▶ **What you need to do**: Turn the lines of the listing below, from the line holding "lorsqu’elle est racontée avec un objectif." through the line holding "qui vous entoure.", inclusive, into a JSON list of strings with one string per line and blank lines left out.

▶ **Exercise materials**:
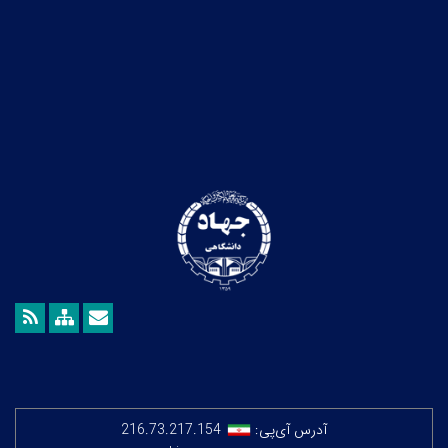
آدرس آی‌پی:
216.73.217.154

---

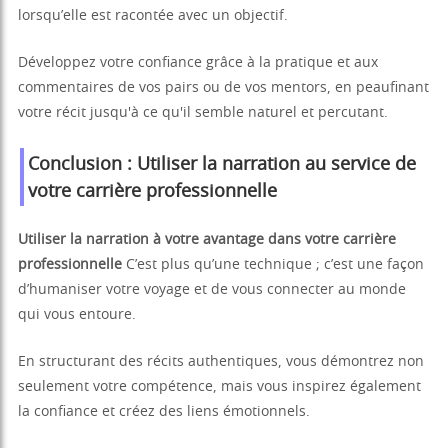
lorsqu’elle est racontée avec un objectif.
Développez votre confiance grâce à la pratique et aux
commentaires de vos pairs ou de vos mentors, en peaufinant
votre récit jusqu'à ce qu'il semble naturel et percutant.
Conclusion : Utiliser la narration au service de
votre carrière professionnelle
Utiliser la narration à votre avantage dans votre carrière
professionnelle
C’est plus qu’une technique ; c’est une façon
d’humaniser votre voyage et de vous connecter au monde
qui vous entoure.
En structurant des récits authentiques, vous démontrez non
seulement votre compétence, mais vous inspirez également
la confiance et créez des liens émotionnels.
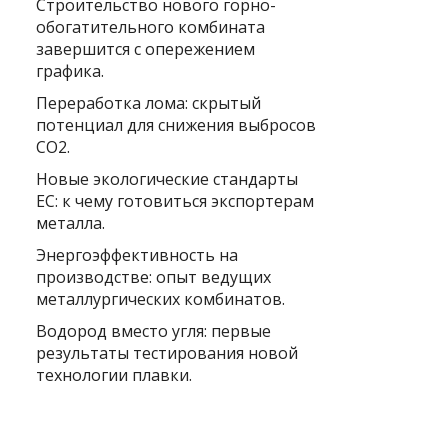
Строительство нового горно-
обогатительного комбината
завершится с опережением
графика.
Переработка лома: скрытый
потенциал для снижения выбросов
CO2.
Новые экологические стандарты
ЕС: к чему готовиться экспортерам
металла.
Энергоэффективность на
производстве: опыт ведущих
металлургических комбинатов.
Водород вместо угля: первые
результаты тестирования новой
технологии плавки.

---

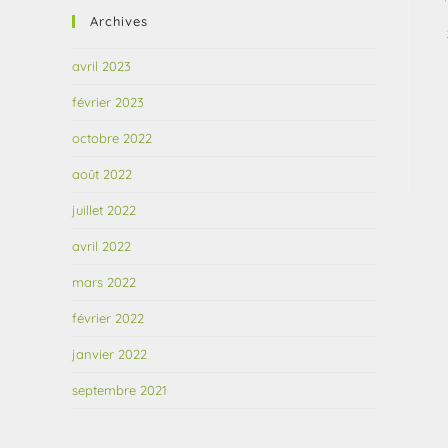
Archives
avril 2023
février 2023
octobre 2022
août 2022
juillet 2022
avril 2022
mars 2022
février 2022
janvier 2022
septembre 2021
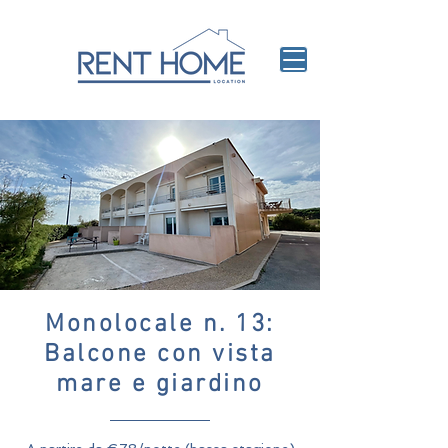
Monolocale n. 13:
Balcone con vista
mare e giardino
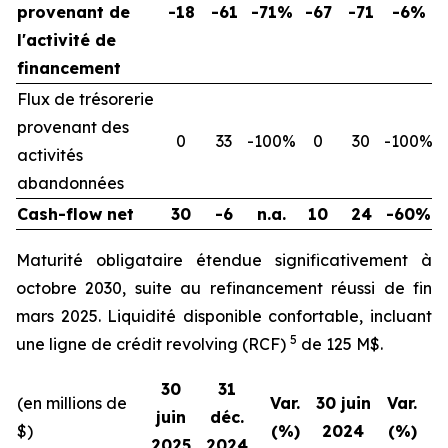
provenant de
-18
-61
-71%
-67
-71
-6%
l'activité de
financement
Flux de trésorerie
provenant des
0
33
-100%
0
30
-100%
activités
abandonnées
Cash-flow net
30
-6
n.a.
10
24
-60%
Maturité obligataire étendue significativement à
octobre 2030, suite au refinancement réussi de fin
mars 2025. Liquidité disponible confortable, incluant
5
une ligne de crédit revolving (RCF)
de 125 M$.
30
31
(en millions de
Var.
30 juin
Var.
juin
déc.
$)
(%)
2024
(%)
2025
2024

▶ **Finished exercise**:
[
  "lorsqu’elle est racontée avec un objectif.",
  "Développez votre confiance grâce à la pratique et aux",
  "commentaires de vos pairs ou de vos mentors, en peaufinant",
  "votre récit jusqu'à ce qu'il semble naturel et percutant.",
  "Conclusion : Utiliser la narration au service de",
  "votre carrière professionnelle",
  "Utiliser la narration à votre avantage dans votre carrière",
  "professionnelle",
  "C’est plus qu’une technique ; c’est une façon",
  "d’humaniser votre voyage et de vous connecter au monde",
  "qui vous entoure."
]